Tezcatlipoca - Capítulo 15

 caxtölli

 

Valmiro conoció al japonés durante su primer musim kemarau, o estación seca, en Yakarta.

Era lunes, 6 de junio de 2016: el primer día del Ramadán. En lugar de estar abarrotadas por los inmanejables atascos que formaban parte ineludible de la vida en Yakarta, las calles parecían una ciudad fantasma. Los bicitaxis y los bajajs circulaban con la misma fluidez que los autobuses, y los de las minorías religiosas, como los chinos locales y los empresarios australianos, que normalmente no podían circular a toda velocidad por la ciudad, pasaban a toda velocidad en sus coches deportivos. Valmiro, que los veía pasar, era otro forastero que no participaba en el ayuno islámico.

Los efectos del Ramadán se extendieron a Mangga Besar Road. La mayoría de los carros habituales estaban ausentes, y los empleados javaneses y sundaneses de Valmiro también estaban ausentes por observancia religiosa.

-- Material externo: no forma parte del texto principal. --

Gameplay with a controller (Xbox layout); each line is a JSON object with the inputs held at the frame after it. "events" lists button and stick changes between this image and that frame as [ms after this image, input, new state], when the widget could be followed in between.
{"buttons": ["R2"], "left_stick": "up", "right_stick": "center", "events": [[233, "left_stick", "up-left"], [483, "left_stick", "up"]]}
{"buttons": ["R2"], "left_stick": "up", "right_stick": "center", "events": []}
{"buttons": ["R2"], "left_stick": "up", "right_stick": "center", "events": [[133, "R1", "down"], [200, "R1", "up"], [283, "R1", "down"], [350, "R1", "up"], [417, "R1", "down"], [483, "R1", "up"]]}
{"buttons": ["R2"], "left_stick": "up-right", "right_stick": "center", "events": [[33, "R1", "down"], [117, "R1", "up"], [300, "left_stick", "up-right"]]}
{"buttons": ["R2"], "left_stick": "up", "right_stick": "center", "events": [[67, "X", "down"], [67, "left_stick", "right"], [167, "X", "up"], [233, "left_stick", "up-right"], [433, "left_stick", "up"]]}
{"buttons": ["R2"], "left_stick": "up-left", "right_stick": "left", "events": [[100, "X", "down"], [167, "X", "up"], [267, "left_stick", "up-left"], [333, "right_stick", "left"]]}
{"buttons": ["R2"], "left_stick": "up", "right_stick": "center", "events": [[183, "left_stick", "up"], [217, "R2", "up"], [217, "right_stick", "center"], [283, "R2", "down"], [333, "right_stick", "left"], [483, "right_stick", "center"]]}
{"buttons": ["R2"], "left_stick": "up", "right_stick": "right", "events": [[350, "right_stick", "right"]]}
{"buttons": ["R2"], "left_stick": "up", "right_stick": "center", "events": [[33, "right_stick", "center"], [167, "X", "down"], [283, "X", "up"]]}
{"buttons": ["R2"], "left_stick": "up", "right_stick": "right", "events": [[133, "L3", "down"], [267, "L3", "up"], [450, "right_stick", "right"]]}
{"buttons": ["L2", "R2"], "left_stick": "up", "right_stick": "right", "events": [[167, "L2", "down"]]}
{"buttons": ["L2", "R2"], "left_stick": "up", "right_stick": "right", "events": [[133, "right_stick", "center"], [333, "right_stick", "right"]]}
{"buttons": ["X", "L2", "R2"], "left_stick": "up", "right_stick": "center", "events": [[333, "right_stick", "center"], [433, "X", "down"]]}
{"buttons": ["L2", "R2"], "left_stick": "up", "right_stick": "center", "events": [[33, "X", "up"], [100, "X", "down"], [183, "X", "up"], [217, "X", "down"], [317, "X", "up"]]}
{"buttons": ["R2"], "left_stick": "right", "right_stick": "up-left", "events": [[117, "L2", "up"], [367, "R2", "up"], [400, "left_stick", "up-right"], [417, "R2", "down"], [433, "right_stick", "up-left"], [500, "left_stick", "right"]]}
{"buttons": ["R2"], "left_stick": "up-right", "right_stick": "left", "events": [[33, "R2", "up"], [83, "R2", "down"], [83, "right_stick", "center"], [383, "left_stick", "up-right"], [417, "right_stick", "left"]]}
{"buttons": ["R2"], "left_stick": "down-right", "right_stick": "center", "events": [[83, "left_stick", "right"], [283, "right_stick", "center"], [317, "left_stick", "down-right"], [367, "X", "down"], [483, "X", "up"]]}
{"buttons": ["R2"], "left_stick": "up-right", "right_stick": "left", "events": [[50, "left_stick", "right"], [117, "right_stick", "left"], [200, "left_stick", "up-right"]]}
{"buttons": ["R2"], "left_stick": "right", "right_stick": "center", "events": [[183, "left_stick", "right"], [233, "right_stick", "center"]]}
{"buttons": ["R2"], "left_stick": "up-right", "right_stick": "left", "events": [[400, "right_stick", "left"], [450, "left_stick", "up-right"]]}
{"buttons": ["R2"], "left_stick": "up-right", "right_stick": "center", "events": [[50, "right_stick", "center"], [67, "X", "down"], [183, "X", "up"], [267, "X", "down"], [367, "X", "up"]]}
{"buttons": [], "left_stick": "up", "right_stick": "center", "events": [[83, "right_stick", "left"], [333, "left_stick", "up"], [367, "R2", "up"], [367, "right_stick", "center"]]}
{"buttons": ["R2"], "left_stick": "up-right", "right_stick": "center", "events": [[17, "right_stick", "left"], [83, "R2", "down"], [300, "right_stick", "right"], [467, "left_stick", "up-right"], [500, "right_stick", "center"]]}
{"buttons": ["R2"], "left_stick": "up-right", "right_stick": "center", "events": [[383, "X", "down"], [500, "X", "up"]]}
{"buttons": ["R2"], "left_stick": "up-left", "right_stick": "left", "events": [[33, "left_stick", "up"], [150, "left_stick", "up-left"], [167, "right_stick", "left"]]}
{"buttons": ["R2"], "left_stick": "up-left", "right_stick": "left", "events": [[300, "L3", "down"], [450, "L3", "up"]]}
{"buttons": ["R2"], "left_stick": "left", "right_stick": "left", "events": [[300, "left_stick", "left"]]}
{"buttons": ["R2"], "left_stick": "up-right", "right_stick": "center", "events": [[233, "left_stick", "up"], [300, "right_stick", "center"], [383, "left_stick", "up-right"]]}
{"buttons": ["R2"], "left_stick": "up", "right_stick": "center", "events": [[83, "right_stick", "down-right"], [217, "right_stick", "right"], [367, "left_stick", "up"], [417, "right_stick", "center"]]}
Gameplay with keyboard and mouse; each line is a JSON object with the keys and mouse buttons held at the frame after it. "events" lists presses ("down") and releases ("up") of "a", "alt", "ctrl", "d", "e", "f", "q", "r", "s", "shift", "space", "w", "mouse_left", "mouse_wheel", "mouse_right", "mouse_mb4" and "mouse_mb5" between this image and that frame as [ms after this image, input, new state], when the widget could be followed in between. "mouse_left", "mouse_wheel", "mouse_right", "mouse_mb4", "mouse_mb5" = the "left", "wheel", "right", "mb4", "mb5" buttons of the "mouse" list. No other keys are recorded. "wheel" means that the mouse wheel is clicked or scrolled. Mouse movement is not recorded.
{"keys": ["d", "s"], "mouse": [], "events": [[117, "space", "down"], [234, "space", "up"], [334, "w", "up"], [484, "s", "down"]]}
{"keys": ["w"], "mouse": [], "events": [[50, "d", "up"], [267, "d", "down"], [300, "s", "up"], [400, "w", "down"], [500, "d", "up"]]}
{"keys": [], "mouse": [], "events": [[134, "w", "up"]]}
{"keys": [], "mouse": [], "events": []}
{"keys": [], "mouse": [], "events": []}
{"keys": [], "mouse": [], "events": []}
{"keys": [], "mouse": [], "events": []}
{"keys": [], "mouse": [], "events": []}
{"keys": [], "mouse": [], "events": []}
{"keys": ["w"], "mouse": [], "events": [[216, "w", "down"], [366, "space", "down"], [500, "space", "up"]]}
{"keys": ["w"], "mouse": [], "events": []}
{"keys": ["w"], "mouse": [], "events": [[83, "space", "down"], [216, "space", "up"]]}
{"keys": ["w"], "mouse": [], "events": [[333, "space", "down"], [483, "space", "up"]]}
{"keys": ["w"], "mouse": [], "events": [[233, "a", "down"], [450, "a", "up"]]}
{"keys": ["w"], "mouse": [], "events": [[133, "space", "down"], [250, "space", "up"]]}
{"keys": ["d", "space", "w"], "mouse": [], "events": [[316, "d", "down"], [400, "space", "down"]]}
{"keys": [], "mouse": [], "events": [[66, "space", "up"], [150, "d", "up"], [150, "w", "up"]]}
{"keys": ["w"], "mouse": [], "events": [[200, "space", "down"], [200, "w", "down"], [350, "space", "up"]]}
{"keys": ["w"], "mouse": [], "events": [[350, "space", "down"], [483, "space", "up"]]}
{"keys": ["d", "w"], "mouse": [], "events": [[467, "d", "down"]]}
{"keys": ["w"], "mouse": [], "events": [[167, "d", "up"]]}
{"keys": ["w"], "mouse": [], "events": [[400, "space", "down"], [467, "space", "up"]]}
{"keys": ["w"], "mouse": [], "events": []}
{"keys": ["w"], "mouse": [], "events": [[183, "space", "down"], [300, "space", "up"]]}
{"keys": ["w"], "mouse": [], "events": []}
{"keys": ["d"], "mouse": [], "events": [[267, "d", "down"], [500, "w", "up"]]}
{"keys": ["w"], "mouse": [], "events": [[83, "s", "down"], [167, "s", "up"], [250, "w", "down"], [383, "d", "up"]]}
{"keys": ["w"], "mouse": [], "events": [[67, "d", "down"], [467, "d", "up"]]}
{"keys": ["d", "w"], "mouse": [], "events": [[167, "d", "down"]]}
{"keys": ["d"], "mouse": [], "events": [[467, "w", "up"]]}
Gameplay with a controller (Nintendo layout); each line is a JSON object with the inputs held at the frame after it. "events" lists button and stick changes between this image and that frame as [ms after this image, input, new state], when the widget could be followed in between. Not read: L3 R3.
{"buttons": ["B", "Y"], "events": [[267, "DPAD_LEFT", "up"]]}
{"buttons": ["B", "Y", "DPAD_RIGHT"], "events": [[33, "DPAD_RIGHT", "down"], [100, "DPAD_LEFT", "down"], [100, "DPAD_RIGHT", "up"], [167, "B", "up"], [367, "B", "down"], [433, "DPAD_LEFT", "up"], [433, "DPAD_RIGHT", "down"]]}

Valmiro no intentaba fingir que se ocupaba diligentemente del carro de comida, pero atenderlo perezosamente era una forma agradable de observar una Yakarta mucho más tranquila. Valmiro llevaba una gorra de béisbol con el logotipo de una importante empresa indonesia de tecnología de la información, se sentó en una silla redonda irregular, bebió un poco de Bintang y observó ociosamente el carrito mientras fumaba cigarrillos indonesios de un paquete rojo con la etiqueta DJARUM SUPER 16.

Un perro callejero trotaba por el camino, y Valmiro contemplaba el cielo, que tenía un tono de azul distinto al de México. Las colillas se multiplicaban lentamente alrededor de sus pies a medida que pasaba el tiempo.

Un grupo de turistas blancos se acercó al carro: dos mujeres y un hombre. Se quedaron mirando la maraña de cobras en la jaula con un miedo indisimulado.

―¿De verdad las ensartan y las asan? ―se pregunta una mujer.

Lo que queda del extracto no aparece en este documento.